• TASK A:
Duplicate the organism classification rows from the line with "scientific name: Butorides virescens" up to and including the line with "genus: Apocynum".

Love

love

A footnote to Clayton Chrusch’s “The Hermeneutics of Charity,” drawn from some paragraphs on love I wrote about elsewhere.

The genuine Christianity that has survived its appalling historical record was founded on charity, and charity is invariably linked to an imaginative conception of language, whether consciously or unconsciously. Paul makes it clear that the language of charity is spiritual language, and that spiritual language is metaphorical, founded on the metaphorical paradox that we live in Christ and that Christ lives in us (The Double Vision, 17).

The various principles that are the foundation of Frye’s concept of identity (metaphor, kerygma, possession, the fourth awareness, higher consciousness) should lead us, he says, to “myths to live by.”  But what are these existential myths that come from “the other side” of the imaginative?  What are the “coherent lifestyles” that Frye’s hopes “will emerge from the infinite possibilities of myth”? (Words with Power, 143). Although he often appears hesitant to give a direct answer to these questions, preferring to assume the role of Moses on Mount Pisgah, the answer does surface in the conclusions of his last three books where the gospel of love becomes the focus of his discussion.

Frye’s speculations on love begin early.  In Notebook 3 (1946–48) he probes the meaning of love in different contexts: his own erotic and fantasy life, his attitude toward the Church, his reflections on yoga and on time.  Here are two representative reflections:

Joachim of Floris has a hint of an order of things in which the monastery takes over the church & the world.  That is the expanded secular monastery I want: I want the grace of Castiglione as well as the grace of Luther, a graceful as well as a gracious God, and I want all men & women to enter the Abbey of Theleme where instead of poverty, chastity and obedience they will find richness, love and fay ce que vouldras; for what the Bodhisattva wills to do is good. (Northrop Frye’s Notebooks and Lectures on the Bible and Other Religious Texts, 17)

Each dimension of time breeds fear: the past, despair & hopelessness & the sense of an irrevocable too late: the present, panic & sense of a clock steadily ticking; the future, an unknown mystery gradually assuming the lineaments of the consequences of our own acts.  Hope is the virtue of the past, the eternal sense that maybe next time we’ll do better.  The projection of this into the future is faith, the substance of things hoped for.  Love belongs to the present, & is the only force able to cast out fear.  If a thing loves it is infinite, Blake said, & the act of love is itself a vision of a timeless world. (ibid., 59)

Frye’s speculations on love reappear some thirty-five years later in the conclusion of The Great Code, where he probes the meaning of the Word of God in the context of Biblical language.  This language, Frye says, is enduring, inclusive, welcoming, and beyond argument, and it can move us toward freedom and beyond the anxiety structures created by the human and divine antithesis (231–2).  The Great Code, however, provides little concrete guidance about the function of love in the myths we are to live by, though the notebooks for The Great Code contain numerous entries on “the rule of charity.”   But during the eight years following The Great Code Frye devoted a good deal of energy to working out the implication of the language of love.  In Notebook 46 (mid- to late 1980s) he writes, “Love is the only virtue there is, but like everything else connected with creativity and imagination, there is something decentralized about it.  We love those closest to us, Jesus’ ‘neighbors,’ people we’re specifically connected with in charity.  For those at a distance we feel rather tolerance or good will, the feeling announced at the Incarnation” (Late Notebooks, 2:696).  This “only virtue” idea gets developed in Words with Power where love, Paul’s agape or caritas is said to be “the only genuine form of human society, the spiritual kingdom of Jesus” (89).

• TASK B:
Pick up the essay on love in Northrop Frye's writings after its final sentence and keep writing it.

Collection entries
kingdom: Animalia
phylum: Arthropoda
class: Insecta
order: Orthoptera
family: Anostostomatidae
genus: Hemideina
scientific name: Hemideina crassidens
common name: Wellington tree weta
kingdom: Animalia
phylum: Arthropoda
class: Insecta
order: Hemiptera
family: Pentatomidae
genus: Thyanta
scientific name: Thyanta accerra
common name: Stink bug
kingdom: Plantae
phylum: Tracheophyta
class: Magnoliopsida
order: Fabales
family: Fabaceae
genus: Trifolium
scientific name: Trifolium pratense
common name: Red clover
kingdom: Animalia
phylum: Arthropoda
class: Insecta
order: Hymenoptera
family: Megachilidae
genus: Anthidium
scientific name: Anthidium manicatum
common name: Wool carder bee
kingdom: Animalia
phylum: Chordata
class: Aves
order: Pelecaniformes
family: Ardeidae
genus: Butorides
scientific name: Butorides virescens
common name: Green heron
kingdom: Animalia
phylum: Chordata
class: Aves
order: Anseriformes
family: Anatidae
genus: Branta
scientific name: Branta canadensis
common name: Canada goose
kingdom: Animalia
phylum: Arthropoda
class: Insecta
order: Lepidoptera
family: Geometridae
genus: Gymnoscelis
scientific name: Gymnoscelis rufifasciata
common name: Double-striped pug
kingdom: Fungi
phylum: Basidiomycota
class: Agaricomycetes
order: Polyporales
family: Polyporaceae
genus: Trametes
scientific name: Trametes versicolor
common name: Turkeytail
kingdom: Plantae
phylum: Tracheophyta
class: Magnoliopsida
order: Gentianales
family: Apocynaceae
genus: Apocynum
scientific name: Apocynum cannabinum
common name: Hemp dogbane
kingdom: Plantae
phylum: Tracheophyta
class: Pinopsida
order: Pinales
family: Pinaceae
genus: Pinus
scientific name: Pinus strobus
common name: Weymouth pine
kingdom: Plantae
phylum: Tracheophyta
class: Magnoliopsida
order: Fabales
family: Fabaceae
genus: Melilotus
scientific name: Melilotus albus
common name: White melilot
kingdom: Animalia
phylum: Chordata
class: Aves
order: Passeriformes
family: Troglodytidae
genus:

• TASK ANSWER A:
scientific name: Butorides virescens
common name: Green heron
kingdom: Animalia
phylum: Chordata
class: Aves
order: Anseriformes
family: Anatidae
genus: Branta
scientific name: Branta canadensis
common name: Canada goose
kingdom: Animalia
phylum: Arthropoda
class: Insecta
order: Lepidoptera
family: Geometridae
genus: Gymnoscelis
scientific name: Gymnoscelis rufifasciata
common name: Double-striped pug
kingdom: Fungi
phylum: Basidiomycota
class: Agaricomycetes
order: Polyporales
family: Polyporaceae
genus: Trametes
scientific name: Trametes versicolor
common name: Turkeytail
kingdom: Plantae
phylum: Tracheophyta
class: Magnoliopsida
order: Gentianales
family: Apocynaceae
genus: Apocynum

• TASK ANSWER B:
This idea gets repeated in “On the Bible”:  “In the New Testament love is regarded not as one virtue among others but as the only virtue there is, and one which is possible only to God and to the spirit of man, a virtue which, in Paul’s language, believes and hopes everything [1 Corinthians 13:7], and thereby includes all the other virtues because, outside the order of love, faith and hope are not necessarily virtues at all” (Northrop Frye on Religion, 164).  An in his interview with Bill Moyers he says, “Charity is not only the greatest of virtues, but the only virtue there is” (A World of Ideas, 504).

At the conclusion of Frye’s seminal essay “The Dialectic of Belief and Vision” love as the “only virtue” makes its appearance at the stage of imaginative identity, where human initiative ceases and the divine initiative begins.  Frye says he is not qualified to write about the divine initiative, but in his last two books and in their notebooks, he writes a great deal about love.  He even considered using a line from the Pervigilium Veneris as a motto for Words with Power: “and those who have loved now love the more” (Late Notebooks, 1:145).

Summarizing the “moral” of the garden or Eros archetype of Words with Power, Frye writes in Notebook 27, “love is interpenetration, but it has to extend beyond the sexual interpenetrating of intercourse.  Every act of hostility is penetration with a threat, with a desire to dominate or acquire for oneself.  Love means entering into and identifying with other people and things without threats or domination, in fact without retaining an ego-self.  That’s what the woman-garden expansion means.  The rejuvenating of the mother into the bride means (a) the internalizing of the maternal (b) the equalizing of a figure of authority” (Late Notebooks, 1:209–10).  Here we have an expansion of Frye’s own vision.  In his early work he too easily identified the feminine half of the species with Blake’s Female Will, and the natural world, with its repetitive cycles and Druidic analogies, was too much aligned with natural religion for Frye to work it into his structure of mythology as of primary significance.  But the feminine principle gets renovated in Words with Power, where we find Frye writing about the importance of the symbolically female Jerusalem and about how “man is redeemed by woman” (Words with Power, 192).  Moreover, he is drawn to the Jungian suggestion that the Trinity be expanded to a Quaternary “by adding a representative of humanity, specifically female humanity, as a fourth term” (Words with Power, 193), and he says that the sexual bias in the conventions of love poetry can be reversed, so that the female becomes symbolically, like Blake’s Emanation, the natural environment. (Words with Power, 200–1)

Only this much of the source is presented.